Via CNN, use the last layer features, and what kind of network should we use? We can use such as Deep Cluster, but these are older works and not the main method they used.
The method seems to involve, CNN acting as a prior, and learning a good representation.
If we do this, the algorithm will focus on the lower level features such as colors and this is the general results we DO see! How can we take this into higher dimensional space? What can be done to do this?
Vary on initialization and not that robust.
The solution was representation learning!
The T() is a transformation, and it seems like minimizing the distance between the original image, and the image that had some kind of transformation.
Such as mutual information, and this makes a lot of sense since MI we are playing with higher dimensional features.
This is a good way for pre-training.
We are going to DESTROY the lower-level information, this is SO fucking smart! Not depended on the pixel intensity.
Minimize the distance in the embedding space, but what kind of distance should we use? And we are going to use this as a pre-training method.
Then another network is trained, here the input is one image and another input is the neighborhood set from the embedding network.
This is complicated, but such amazing work!
Self-surprised training, here the goal is to find a CREATIVE way to train the model, we are trying to overcome the lack of data.
There is also ‘soft assign’ done as well, created a histogram of different classes. Matching the distribution, between different numbers of classes.
Maximize the entropy, this is to get uniform distribution, to prevent the clustering everything into one cluster. This is to avoid the degeneration solution.

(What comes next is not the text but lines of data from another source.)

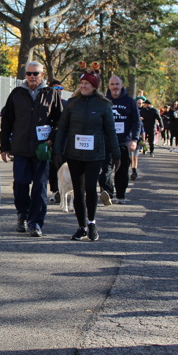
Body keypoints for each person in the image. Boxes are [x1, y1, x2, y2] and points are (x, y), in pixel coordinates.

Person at [53, 71, 119, 242]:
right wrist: (58, 150)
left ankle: (92, 223)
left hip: (95, 154)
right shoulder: (72, 103)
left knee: (90, 188)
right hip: (74, 154)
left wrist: (116, 153)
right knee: (78, 189)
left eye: (87, 84)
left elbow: (110, 131)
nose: (83, 86)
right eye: (81, 83)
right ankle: (81, 227)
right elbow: (63, 127)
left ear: (94, 86)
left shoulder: (104, 105)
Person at [0, 61, 62, 237]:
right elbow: (7, 122)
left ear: (42, 75)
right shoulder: (16, 94)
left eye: (35, 73)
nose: (32, 77)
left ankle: (35, 223)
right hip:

There are some mathematical reasons why the authors have decided to formulate this problem in such way.
The nearest neighbors are already good at finding similar images via higher-level features.
What is SELF-LABELING? Isn’t that bad? NO!
The green line indicates the linear separation line, for the final classifier, this is a HUGE algorithm there is quite a lot of steps to consider.
But it shows how multiple models combined we are able to achieve SUCH a great results.
This means that model size is NOT the name of the game (of course it does play a huge part) but creativity as well as how you formulate the problem (in a way to loss function) plays a much important role.
If we have HUGE data, we are able to get much higher classification accuracy. And there are so many tricks in the training step.
Removing or using confidence samples, give interesting results. What about the image net?
And it does well on the image net as well! A very good way to scale!
There is a drop of accuracy if we over-cluster because in the real world we do not know how many clusters we have before working. There is going to be a drop.